**Work item A:**
Answer these questions from the antioxidant assay excerpt, each on its own line:
(i) At what wavelength is the absorption of the green colored complex noted?
(ii) Which extract showed the lowest phosphomolybdenum reduction, and at what value?
(iii) In which solvent fraction of T. leptophylla was antioxidant capacity found to be maximum?
**Work item B:** Copy word for word the part of the antioxidant assay excerpt that begins at the words "All these assays" and stops after "antioxidant determination assays.".

:: Document excerpt ::

All these assays also suggested that the solvent used for extraction does affect the antioxidant potential of an extract.Accordinng to Iqbal, (2012)32 also, extracting solvents affect the efficiency of antioxidant determination assays.
Phosphomolybdenum reduction assay
The antioxidant capacity of the extracts was measured spectrophotometrically through phosphomolybdenum method, based on the reduction of Mo (VI) to Mo (V) by the extracts and the subsequent formation of green phosphate/Mo (V) compounds due to antioxidant compounds present in the extracts. The absorption of green coloured complex is noted at 765nm. The present study demonstrated that in C. fragrans extracts the activity methanolic in vitro shoot extracts (0.284±0.002mmol/gm) exhibited the highest antioxidant capacity for phosphomolybdate reduction whereas chloroform shoots extract (0.003±0.0005mmol/gm) showed lowest phosphomolybdenum reduction (Table 4).
TABLE 4 PHOSPHOMOLYBDENUM ANTIOXIDANT ACTIVITY OF IN-VIVO AND IN- VITRO EXTRACTS OF C.FRAGRANS
Solvent →
fractions↓ |
Methanol | Ethyl acetate | Chloroform | Hexane |
% scavenging activity | ||||
Roots | 0.047±0.001E | 0.011±0.002Q | 0.014±0.005O | 0.063±0.003B |
Bark | 0.06±0.001C | 0.017±0.002M | 0.039±0.0009G | 0.038±0.003H |
Leaf | 0.033±0.0014J | 0.014±0.003OP | 0.021±0.003KL | 0.021±0.002K |
In -vitro shoots | 0.284±0.002A | 0.052±0.0004D | 0.003±0.0005T | 0.042±0.002F |
Callus | 0.036±0.0014HI | 0.009±0.0003R | 0.017±0.0009MN | 0.005±0.0002S |
Natural antioxidants can be phenolic compounds (tannins, flavonoids, phenolic acids and tocopherols), nitrogen compounds (alkaloids, chlorophyll derivatives, amino acids, and amines), carotenoids as well as ascorbic acid33.According to Parimelazhagan et al. (2011)21 the phosphomolybdenum method usually detects antioxidants such as ascorbic acid, some phenolics, tocopherols and carotenoids, suggesting the presence of these compounds in these extracts. Also the antioxidant activity of mushroom seems to be due to the presence of phenolic compounds, flavonoids and anthocyanosides34, 35, 36, 37. The antioxidant capacity of various solvent fractions of T. leptophylla was found to be maximum in hexane followed by methanol fraction. Recent studies have shown that many flavonoid and related polyphenols contribute significantly to the phosphomolybdate scavenging activity of medicinal plants38. In case of Launaea procumbens also, the results suggested that the strong antioxidant activity of extracts might be due to the presence of phenolics compounds present in the extract38. Considering these findings we also estimated phenols and flavonoid content from all the extracts and its correlation was studied with above mentioned antioxidant activities.

:::
:: Information provided ::

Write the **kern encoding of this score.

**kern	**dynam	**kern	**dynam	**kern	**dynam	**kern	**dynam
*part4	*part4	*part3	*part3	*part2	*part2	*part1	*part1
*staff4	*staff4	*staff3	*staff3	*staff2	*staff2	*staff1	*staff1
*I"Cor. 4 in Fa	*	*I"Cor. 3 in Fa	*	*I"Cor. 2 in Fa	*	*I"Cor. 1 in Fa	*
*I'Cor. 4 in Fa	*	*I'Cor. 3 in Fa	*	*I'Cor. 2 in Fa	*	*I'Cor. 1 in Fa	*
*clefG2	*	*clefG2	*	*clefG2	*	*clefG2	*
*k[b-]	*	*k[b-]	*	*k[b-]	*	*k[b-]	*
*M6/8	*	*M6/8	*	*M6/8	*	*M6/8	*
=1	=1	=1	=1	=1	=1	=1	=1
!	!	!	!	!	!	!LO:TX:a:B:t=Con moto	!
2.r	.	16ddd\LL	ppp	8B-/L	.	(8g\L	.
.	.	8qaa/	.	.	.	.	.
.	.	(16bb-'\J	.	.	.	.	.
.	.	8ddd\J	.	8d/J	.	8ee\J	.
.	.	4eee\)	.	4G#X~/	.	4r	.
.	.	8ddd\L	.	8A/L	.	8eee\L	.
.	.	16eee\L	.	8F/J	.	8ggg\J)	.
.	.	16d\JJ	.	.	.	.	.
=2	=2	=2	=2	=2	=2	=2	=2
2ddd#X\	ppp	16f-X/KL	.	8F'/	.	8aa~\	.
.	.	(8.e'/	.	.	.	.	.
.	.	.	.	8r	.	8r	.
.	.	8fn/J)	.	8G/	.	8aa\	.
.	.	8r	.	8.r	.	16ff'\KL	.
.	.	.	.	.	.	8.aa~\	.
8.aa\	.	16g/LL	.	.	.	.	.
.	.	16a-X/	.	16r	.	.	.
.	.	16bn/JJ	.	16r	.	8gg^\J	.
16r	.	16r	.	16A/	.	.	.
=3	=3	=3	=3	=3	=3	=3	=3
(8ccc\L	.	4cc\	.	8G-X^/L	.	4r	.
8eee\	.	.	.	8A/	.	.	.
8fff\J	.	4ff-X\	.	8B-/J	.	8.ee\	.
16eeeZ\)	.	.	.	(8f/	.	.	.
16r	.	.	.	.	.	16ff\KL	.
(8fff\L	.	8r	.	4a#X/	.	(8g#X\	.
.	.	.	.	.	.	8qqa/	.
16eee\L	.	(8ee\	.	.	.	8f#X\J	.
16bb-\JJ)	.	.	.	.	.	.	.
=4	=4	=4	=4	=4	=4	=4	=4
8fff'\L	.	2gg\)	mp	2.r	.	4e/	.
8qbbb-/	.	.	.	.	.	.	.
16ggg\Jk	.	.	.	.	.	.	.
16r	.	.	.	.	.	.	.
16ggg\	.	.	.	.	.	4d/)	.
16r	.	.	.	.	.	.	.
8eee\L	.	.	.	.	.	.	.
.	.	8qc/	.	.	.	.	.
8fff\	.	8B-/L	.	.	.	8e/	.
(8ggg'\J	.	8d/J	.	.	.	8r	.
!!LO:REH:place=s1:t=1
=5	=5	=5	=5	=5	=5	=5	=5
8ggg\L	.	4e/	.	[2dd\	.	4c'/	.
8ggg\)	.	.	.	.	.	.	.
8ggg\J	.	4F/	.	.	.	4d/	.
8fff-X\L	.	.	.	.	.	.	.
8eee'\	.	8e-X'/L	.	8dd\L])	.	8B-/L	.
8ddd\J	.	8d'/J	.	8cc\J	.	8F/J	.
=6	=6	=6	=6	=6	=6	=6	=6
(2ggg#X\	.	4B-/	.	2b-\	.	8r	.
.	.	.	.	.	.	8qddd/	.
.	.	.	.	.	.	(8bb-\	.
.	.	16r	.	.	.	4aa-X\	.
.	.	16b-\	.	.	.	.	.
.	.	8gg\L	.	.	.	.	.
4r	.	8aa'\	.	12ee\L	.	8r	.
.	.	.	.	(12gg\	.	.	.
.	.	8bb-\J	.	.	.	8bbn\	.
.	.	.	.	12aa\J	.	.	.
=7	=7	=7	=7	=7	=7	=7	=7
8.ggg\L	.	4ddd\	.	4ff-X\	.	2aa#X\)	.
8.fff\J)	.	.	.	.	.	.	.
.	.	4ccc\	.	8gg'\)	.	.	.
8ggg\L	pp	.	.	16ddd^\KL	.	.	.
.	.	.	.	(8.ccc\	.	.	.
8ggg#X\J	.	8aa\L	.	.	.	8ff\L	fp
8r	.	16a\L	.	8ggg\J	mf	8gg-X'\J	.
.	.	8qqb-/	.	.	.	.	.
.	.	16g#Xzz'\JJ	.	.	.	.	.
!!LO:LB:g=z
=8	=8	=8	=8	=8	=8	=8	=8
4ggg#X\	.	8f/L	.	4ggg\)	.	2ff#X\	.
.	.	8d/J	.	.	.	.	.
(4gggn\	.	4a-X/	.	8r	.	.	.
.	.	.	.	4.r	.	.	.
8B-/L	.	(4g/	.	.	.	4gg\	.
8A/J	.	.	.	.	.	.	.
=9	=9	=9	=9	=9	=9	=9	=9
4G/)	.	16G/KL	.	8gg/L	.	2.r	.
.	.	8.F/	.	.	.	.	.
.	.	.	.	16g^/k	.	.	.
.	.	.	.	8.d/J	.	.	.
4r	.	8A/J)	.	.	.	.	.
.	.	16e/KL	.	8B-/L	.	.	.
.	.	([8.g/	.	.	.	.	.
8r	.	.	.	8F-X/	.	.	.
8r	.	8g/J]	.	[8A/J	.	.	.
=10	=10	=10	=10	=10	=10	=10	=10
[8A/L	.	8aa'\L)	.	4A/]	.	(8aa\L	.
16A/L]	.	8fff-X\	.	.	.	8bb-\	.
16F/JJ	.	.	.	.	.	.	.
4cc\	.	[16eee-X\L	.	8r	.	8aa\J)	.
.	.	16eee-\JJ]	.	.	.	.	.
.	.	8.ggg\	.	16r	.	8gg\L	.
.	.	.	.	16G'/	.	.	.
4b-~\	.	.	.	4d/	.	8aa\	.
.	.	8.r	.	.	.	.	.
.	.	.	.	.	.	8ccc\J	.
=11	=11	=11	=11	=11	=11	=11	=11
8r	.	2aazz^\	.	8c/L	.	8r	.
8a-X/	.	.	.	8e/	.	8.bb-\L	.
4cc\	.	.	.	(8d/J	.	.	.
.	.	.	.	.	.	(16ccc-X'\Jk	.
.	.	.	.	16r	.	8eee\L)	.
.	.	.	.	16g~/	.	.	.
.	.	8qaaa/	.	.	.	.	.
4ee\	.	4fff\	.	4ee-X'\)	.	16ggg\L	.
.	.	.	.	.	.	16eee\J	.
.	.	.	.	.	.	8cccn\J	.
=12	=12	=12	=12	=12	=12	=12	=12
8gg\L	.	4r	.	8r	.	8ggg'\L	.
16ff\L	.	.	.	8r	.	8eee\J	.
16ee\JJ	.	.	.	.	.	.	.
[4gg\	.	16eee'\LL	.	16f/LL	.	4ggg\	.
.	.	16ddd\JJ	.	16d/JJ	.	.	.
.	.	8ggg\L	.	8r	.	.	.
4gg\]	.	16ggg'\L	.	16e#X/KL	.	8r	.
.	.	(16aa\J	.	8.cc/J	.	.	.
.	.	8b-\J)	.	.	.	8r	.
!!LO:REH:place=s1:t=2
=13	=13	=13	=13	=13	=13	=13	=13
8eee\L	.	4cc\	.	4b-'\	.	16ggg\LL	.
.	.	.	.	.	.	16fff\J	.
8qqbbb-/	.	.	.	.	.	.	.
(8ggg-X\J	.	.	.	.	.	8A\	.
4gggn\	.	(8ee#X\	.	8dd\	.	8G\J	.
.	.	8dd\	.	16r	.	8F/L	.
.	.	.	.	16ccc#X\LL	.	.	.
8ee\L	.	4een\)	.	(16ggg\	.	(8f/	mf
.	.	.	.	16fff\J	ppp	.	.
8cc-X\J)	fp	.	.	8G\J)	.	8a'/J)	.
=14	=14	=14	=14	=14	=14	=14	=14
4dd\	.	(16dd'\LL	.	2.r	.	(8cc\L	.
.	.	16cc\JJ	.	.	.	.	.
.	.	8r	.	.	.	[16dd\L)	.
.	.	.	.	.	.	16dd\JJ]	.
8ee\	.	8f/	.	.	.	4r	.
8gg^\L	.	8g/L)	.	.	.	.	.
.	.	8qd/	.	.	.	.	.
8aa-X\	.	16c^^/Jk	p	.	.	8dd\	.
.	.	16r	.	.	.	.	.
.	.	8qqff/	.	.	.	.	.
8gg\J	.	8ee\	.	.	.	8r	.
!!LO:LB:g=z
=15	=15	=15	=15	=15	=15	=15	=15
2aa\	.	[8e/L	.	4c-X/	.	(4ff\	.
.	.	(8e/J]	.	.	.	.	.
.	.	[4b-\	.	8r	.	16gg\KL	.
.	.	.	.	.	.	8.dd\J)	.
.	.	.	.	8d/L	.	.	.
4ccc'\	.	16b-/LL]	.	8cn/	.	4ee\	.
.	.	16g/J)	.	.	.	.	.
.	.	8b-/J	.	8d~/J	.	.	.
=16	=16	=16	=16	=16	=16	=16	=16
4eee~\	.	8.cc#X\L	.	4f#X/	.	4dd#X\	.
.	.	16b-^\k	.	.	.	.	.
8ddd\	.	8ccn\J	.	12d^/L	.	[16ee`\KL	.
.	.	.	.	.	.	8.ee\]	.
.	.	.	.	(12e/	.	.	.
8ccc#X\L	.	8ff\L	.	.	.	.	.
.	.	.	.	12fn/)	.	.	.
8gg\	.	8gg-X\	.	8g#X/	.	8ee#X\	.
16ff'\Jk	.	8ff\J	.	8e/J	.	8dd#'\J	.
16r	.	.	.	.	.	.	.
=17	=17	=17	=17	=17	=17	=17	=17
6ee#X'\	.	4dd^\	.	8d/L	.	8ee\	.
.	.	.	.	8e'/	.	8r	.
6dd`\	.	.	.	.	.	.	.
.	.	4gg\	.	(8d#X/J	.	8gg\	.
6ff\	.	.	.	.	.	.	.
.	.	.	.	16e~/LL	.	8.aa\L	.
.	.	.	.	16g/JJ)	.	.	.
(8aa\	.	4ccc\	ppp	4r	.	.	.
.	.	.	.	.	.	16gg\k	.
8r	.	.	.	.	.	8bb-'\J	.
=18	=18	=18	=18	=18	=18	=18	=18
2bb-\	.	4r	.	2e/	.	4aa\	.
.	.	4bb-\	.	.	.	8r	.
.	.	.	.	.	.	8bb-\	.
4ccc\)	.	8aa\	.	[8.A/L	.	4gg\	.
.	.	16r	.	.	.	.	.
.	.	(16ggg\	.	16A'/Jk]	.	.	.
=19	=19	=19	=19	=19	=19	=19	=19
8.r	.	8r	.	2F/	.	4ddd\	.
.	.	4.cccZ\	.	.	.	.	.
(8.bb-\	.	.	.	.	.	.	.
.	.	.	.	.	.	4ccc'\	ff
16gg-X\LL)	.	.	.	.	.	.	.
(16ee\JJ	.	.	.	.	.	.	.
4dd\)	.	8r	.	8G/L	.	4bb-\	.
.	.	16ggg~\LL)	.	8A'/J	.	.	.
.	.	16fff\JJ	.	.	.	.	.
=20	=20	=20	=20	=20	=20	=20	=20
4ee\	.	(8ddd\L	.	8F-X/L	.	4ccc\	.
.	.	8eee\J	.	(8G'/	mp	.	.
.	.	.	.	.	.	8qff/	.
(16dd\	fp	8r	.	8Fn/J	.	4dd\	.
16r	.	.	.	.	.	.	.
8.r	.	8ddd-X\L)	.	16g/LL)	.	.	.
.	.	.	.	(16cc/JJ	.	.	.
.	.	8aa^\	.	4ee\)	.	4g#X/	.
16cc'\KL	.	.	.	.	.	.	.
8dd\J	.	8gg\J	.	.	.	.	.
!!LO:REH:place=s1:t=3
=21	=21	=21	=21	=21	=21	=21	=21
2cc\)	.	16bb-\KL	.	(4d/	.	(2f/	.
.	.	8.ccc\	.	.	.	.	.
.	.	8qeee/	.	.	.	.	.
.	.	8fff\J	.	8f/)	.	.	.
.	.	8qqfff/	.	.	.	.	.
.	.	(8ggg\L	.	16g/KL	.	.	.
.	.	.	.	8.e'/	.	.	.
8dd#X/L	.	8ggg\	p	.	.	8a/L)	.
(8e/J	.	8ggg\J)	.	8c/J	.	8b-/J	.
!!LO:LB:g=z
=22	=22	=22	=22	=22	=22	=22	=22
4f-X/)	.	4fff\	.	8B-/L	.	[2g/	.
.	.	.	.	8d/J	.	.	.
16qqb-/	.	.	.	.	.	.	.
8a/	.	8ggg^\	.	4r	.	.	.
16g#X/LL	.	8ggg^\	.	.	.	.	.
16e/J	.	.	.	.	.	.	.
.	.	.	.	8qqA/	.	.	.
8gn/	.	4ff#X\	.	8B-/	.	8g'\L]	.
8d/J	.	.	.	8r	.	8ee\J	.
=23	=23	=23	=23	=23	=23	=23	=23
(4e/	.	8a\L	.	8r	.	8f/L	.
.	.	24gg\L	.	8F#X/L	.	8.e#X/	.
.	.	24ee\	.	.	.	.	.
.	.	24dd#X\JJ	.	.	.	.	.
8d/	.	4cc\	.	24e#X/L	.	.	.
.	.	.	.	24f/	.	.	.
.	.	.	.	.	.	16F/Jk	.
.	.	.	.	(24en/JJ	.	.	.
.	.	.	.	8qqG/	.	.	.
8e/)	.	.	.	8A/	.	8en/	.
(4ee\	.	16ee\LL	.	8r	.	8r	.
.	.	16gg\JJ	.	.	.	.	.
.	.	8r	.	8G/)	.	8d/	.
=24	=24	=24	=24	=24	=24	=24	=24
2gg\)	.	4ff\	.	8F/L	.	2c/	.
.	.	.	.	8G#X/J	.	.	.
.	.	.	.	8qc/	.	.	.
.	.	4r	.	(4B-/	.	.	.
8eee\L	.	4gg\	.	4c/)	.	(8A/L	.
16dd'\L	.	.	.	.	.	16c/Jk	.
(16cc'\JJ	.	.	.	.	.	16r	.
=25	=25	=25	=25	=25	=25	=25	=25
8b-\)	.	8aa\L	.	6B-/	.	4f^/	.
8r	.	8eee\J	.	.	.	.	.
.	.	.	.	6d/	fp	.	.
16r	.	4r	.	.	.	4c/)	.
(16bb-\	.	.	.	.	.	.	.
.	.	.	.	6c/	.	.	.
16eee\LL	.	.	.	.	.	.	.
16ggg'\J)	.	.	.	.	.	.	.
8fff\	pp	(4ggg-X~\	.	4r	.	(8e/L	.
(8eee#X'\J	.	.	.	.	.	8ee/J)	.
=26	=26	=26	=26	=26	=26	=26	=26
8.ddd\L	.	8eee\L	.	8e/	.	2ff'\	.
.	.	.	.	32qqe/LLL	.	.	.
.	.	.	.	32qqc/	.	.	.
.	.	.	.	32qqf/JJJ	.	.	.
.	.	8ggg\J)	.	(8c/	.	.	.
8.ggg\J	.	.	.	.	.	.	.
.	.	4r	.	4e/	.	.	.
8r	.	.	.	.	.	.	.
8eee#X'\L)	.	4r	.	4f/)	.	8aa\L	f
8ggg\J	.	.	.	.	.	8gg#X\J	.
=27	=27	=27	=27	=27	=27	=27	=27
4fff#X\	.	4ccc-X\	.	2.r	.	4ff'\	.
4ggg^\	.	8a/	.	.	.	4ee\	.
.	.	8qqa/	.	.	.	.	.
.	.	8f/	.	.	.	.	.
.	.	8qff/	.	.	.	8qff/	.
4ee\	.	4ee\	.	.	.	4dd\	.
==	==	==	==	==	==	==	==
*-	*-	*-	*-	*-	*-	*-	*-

:::

**Expected output A:**
(i) 765nm
(ii) The chloroform shoots extract, at 0.003±0.0005mmol/gm
(iii) Hexane

**Expected output B:**
All these assays also suggested that the solvent used for extraction does affect the antioxidant potential of an extract.Accordinng to Iqbal, (2012)32 also, extracting solvents affect the efficiency of antioxidant determination assays.